When we said we wanted to check some other nurseries before making a decision, the manageroid announced that if we left without buying, the miraculous offer would no longer apply.

That was fine, said M’hijito; ‘bye!

Instantly the guy changed his tune and said if we wanted to look at other nurseries, that would be fine; they would match any other nursery’s price. But we would soon find that no one else had stock as good as Moon Valley’s.

So it was into our broiling chariot for a long drive across town to Baker’s.

Baker’s has a reputation for priciness, but it’s the best nursery I’ve found in the urban area, except maybe for Harper’s, which has followed the white flight to the far East Valley and so is no longer reasonably accessible to people who have stayed in the central city.

Instead of being pounced, here we had to approach an employee and describe what we wanted. He took us to an absolutely gorgeous emerald paloverde. The Meyer lemons were in excellent condition, with no sign of disease or mysterious airborne “harmless” insect infestations.
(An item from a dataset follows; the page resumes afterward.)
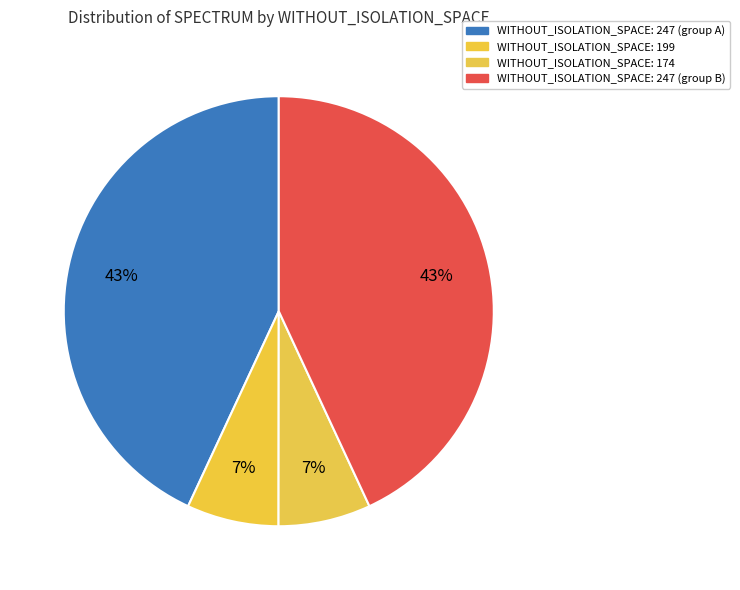

How many slices are in this pie chart?

4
And, interestingly, he suggested we might consider waiting to buy until the worst of the heat has passed, since transplanting the trees out of their pots stresses them under the best of circumstances and could kill them in 115-degree weather.

The price for 24-inch trees? Eighty-five dollars.

Some difference, eh? You can imagine where we’ll be buying the trees. If you live in Arizona or Nevada, run, don’t walk, away from Moon Valley Nurseries!

Takeaway messages for readers everywhere:

As soon as a sales rep starts to high-pressure you, flee!
Before opening your wallet, always, always, always go to more than one retailer and get bids from more than one service provider.